Explanation: In the context of the **National Water Supply and Sanitation Programme**, a "Problem Village" is defined based on specific criteria related to the accessibility and quality of drinking water. ### **Explanation of the Correct Option** **Option B** is the correct answer because the depth criterion for a problem village is actually **more than 15 meters**, not 1.5 meters. In hilly areas, a village is classified as a problem village if the elevation difference between the water source and the village is more than **100 meters**. A depth of 1.5 meters is easily accessible and does not constitute a geographical hardship. ### **Analysis of Incorrect Options** * **Option A:** This is a standard criterion. A village is labeled a "problem village" if the nearest source of safe water is at a distance of **more than 1.6 km** (or 1 mile) in the plains. * **Option C:** This is a quality-based criterion.
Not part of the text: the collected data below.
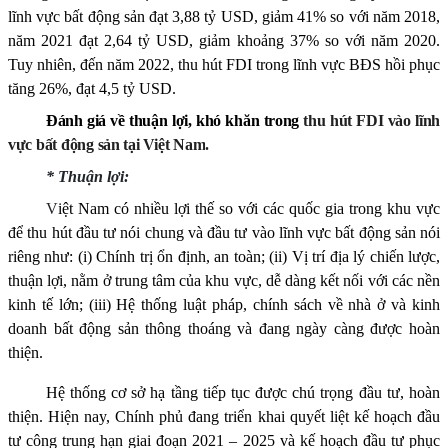
lĩnh vực bất động sản đạt 3,88 tỷ USD, giảm 41% so với năm 2018,
năm 2021 đạt 2,64 tỷ USD, giảm khoảng 37% so với năm 2020.
Tuy nhiên, đến năm 2022, thu hút FDI trong lĩnh vực BĐS hồi phục
tăng 26%, đạt 4,5 tỷ USD.
Đánh giá về thuận lợi, khó khăn trong
thu hút FDI vào lĩnh
vực bất động sản
tại Việt Nam
.
* Thuận lợi:
V
iệt Nam có nhiều lợi thế so với các quốc gia trong khu vực
để thu hút đầu tư
nói chung và đầu tư vào lĩnh vực bất động sản nói
riêng
như: (i) Chính trị ổn định, an toàn; (ii) Vị trí địa lý chiến lược,
thuận lợi, nằm ở trung tâm của khu vực, dễ dàng kết nối với các nền
kinh tế lớn; (iii)
Hệ thống luật pháp, chính sách về nhà ở và kinh
doanh bất động sản thông thoáng và đang ngày càng được hoàn
thiện.
Hệ thống c
ơ sở hạ tầng tiếp tục được chú trọng đầu tư, hoàn
thiện. Hiện nay, Chính phủ đang triển khai quyết liệt kế hoạch đầu
tư công trung hạn giai đoạn 2021 – 2025 và kế hoạch đầu tư phục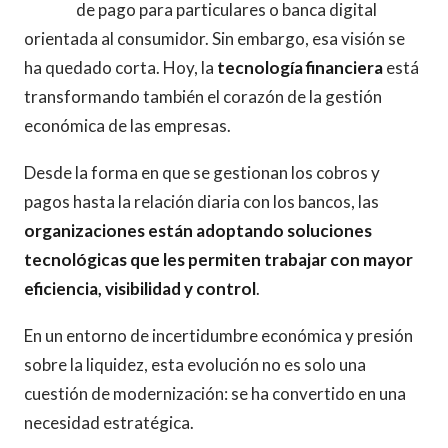
de pago para particulares o banca digital
orientada al consumidor. Sin embargo, esa visión se
ha quedado corta. Hoy, la
tecnología financiera
está
transformando también el corazón de la gestión
económica de las empresas.
Desde la forma en que se gestionan los cobros y
pagos hasta la relación diaria con los bancos, las
organizaciones están adoptando soluciones
tecnológicas que les permiten trabajar con mayor
eficiencia, visibilidad y control
.
En un entorno de incertidumbre económica y presión
sobre la liquidez, esta evolución no es solo una
cuestión de modernización: se ha convertido en una
necesidad estratégica.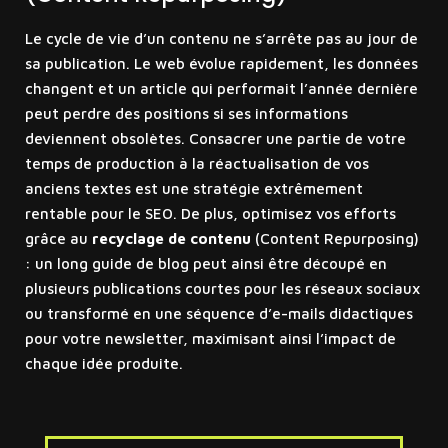
Le cycle de vie d’un contenu ne s’arrête pas au jour de
sa publication. Le web évolue rapidement, les données
changent et un article qui performait l’année dernière
peut perdre des positions si ses informations
deviennent obsolètes. Consacrer une partie de votre
temps de production à la réactualisation de vos
anciens textes est une stratégie extrêmement
rentable pour le SEO. De plus, optimisez vos efforts
grâce au
recyclage de contenu
(Content Repurposing)
: un long guide de blog peut ainsi être découpé en
plusieurs publications courtes pour les réseaux sociaux
ou transformé en une séquence d’e-mails didactiques
pour votre newsletter, maximisant ainsi l’impact de
chaque idée produite.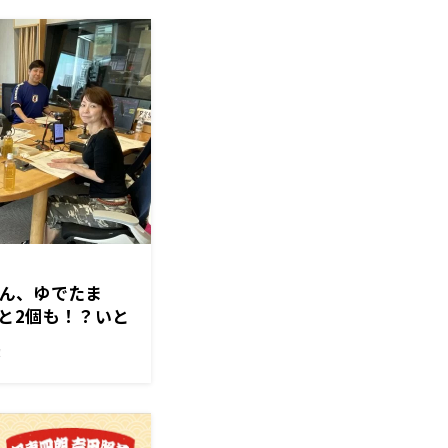
さん、ゆでたま
と2個も！？いと
ブでバランスボ
！
さんも号泣！？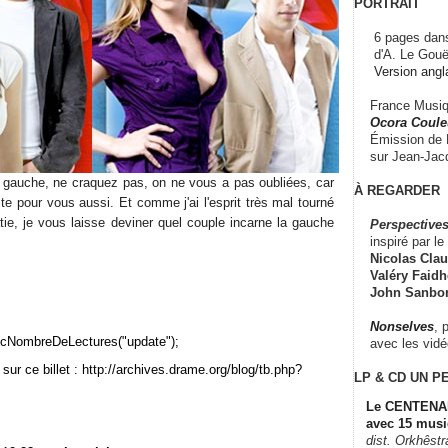
PORTRAIT
6 pages dans
d'A. Le Gouë
Version angl
France Musiqu
Ocora Couleu
Émission de F
sur Jean-Jacq
gauche, ne craquez pas, on ne vous a pas oubliées, car
À REGARDER
te pour vous aussi. Et comme j'ai l'esprit très mal tourné
ie, je vous laisse deviner quel couple incarne la gauche
Perspectives
inspiré par le 
Nicolas Claus
Valéry Faidhe
John Sanbo
Nonselves
, 
cNombreDeLectures("update");
avec les vid
sur ce billet : http://archives.drame.org/blog/tb.php?
LP & CD
UN P
Le CENTENAI
avec 15 musi
dist. Orkhêst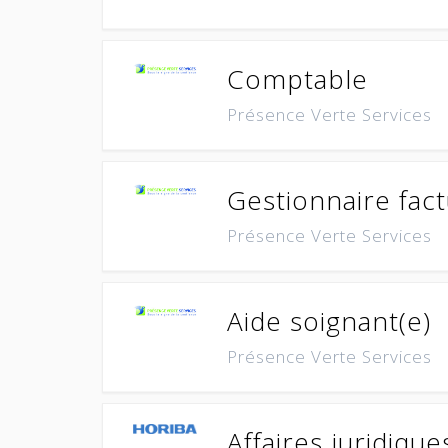
Comptable
Présence Verte Services
Gestionnaire fact
Présence Verte Services
Aide soignant(e)
Présence Verte Services
Affaires juridiques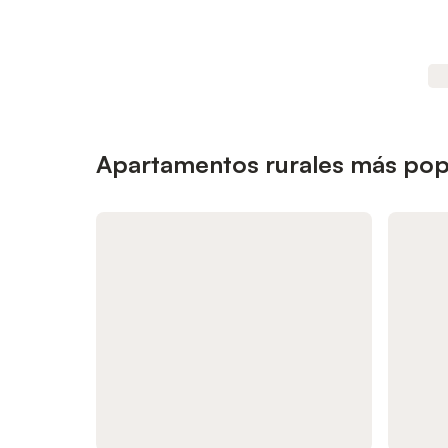
Apartamentos rurales más popu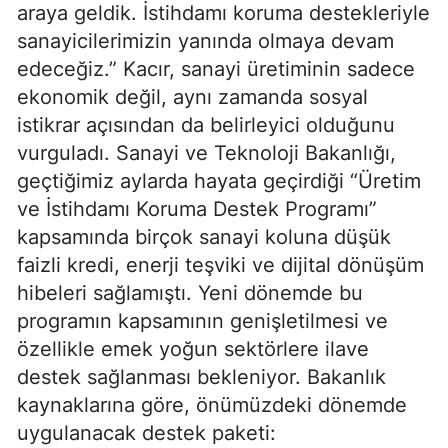
araya geldik. İstihdamı koruma destekleriyle
sanayicilerimizin yanında olmaya devam
edeceğiz.” Kacır, sanayi üretiminin sadece
ekonomik değil, aynı zamanda sosyal
istikrar açısından da belirleyici olduğunu
vurguladı. Sanayi ve Teknoloji Bakanlığı,
geçtiğimiz aylarda hayata geçirdiği “Üretim
ve İstihdamı Koruma Destek Programı”
kapsamında birçok sanayi koluna düşük
faizli kredi, enerji teşviki ve dijital dönüşüm
hibeleri sağlamıştı. Yeni dönemde bu
programın kapsamının genişletilmesi ve
özellikle emek yoğun sektörlere ilave
destek sağlanması bekleniyor. Bakanlık
kaynaklarına göre, önümüzdeki dönemde
uygulanacak destek paketi: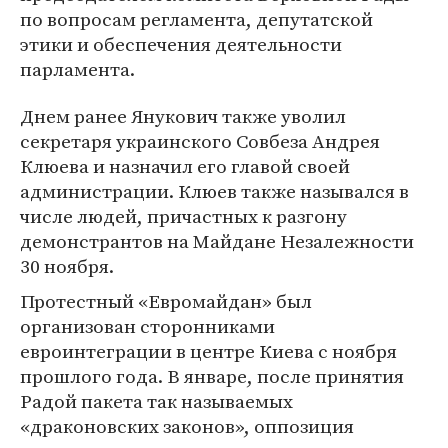
по вопросам регламента, депутатской
этики и обеспечения деятельности
парламента.
Днем ранее Янукович также уволил
секретаря украинского Совбеза Андрея
Клюева и назначил его главой своей
администрации. Клюев также назывался в
числе людей, причастных к разгону
демонстрантов на Майдане Незалежности
30 ноября.
Протестный «Евромайдан» был
организован сторонниками
евроинтеграции в центре Киева с ноября
прошлого года. В январе, после принятия
Радой пакета так называемых
«драконовских законов», оппозиция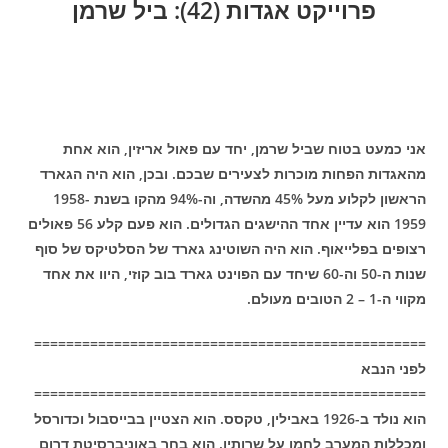
פרוייקט אגדות (42): ביל שרמן
אני כמעט בטוח שביל שרמן, יחד עם פאול אריזין, הוא אחת
מהאגדות הפחות מוכרות לצעירים שבכם. ובכן, הוא היה הגארד
הראשון לקלוע מעל 45% מהשדה, וה-94% מהקו בשנת 1958-
1959 הוא עדיין אחד ההישגים הגדולים. הוא פעם קלע 56 פאולים
רצופים בפלייאוף. הוא היה השוטינג גארד של הסלטיקס של סוף
שנות ה-50 וה-60 שיחד עם הפוינט גארד בוב קוזי, היוו את אחד
מקווי ה-1 – 2 הטובים מעולם.
=================================================
לפני הנבא
=================================================
הוא נולד ב-1926 באבילין, טקסס. הוא הצטיין בבייסבול וכדורסל
ומכללות המערב לחמו על שרותיו. הוא בחר באוניברסיטת דרום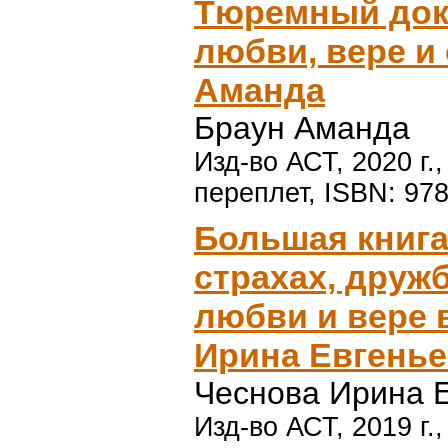
Тюремный докт
любви, вере и
Аманда
Браун Аманда
Изд-во АСТ, 2020 г.
переплет, ISBN: 978
Большая книга
страхах, дружб
любви и вере в
Ирина Евгень
Чеснова Ирина 
Изд-во АСТ, 2019 г.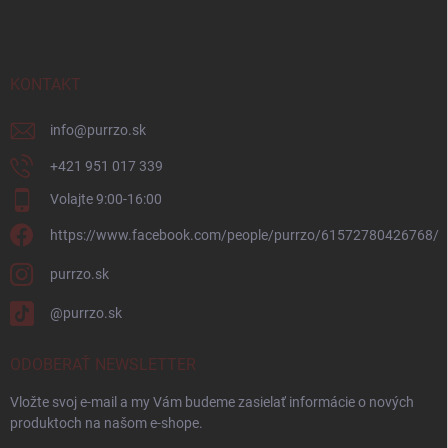
p
ä
t
i
KONTAKT
e
info
@
purrzo.sk
‭+421 951 017 339‬
Volajte 9:00-16:00
https://www.facebook.com/people/purrzo/61572780426768/
purrzo.sk
@purrzo.sk
ODOBERAŤ NEWSLETTER
Vložte svoj e-mail a my Vám budeme zasielať informácie o nových
produktoch na našom e-shope.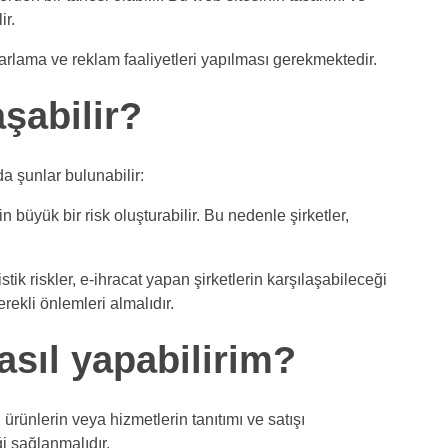
ir.
rlama ve reklam faaliyetleri yapılması gerekmektedir.
aşabilir?
nda şunlar bulunabilir:
üyük bir risk oluşturabilir. Bu nedenle şirketler,
ik riskler, e-ihracat yapan şirketlerin karşılaşabileceği
gerekli önlemleri almalıdır.
sıl yapabilirim?
ürünlerin veya hizmetlerin tanıtımı ve satışı
ği sağlanmalıdır.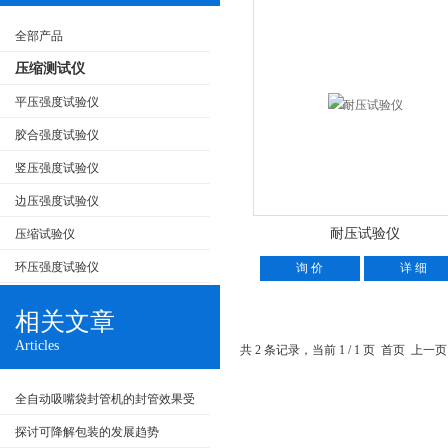
全部产品
压缩测试仪
平压强度试验仪
胶合强度试验仪
竖压强度试验仪
边压强度试验仪
耐压试验仪
压缩试验仪
环压强度试验仪
询 价
详 细
相关文章
Articles
共 2 条记录，当前 1 / 1 页 首页 上
全自动吸嘴袋封管机的封管效果受
哪些因素影响？
探讨可降解包装的发展趋势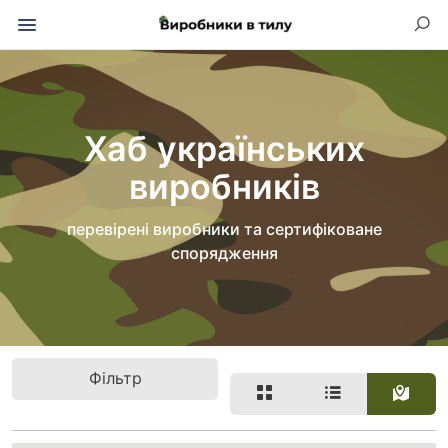
Хаб українських
виробників
перевірені виробники та сертифіковане
спорядження
Фільтр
Even if water is nearby, a village is a problem village if the water is chemically contaminated, specifically containing **excessive salinity, iron, fluorides**, or other toxic substances (like arsenic). * **Option D:** This is incorrect as Option B clearly deviates from the established public health guidelines. ### **NEET-PG High-Yield Pearls** * **Distance Criterion:** > 1.6 km (Plains). * **Depth Criterion:** > 15 meters. * **Elevation Criterion:** > 100 meters (Hilly areas). * **Biological Criterion:** Presence of water-borne pathogens (e.g., Cholera, Guinea worm) also qualifies a village as a "problem village." * **Safe Water Goal:** Under the Jal Jeevan Mission, the target is to provide **55 liters per capita per day (lpcd)** through Functional Household Tap Connections (FHTC) by 2024.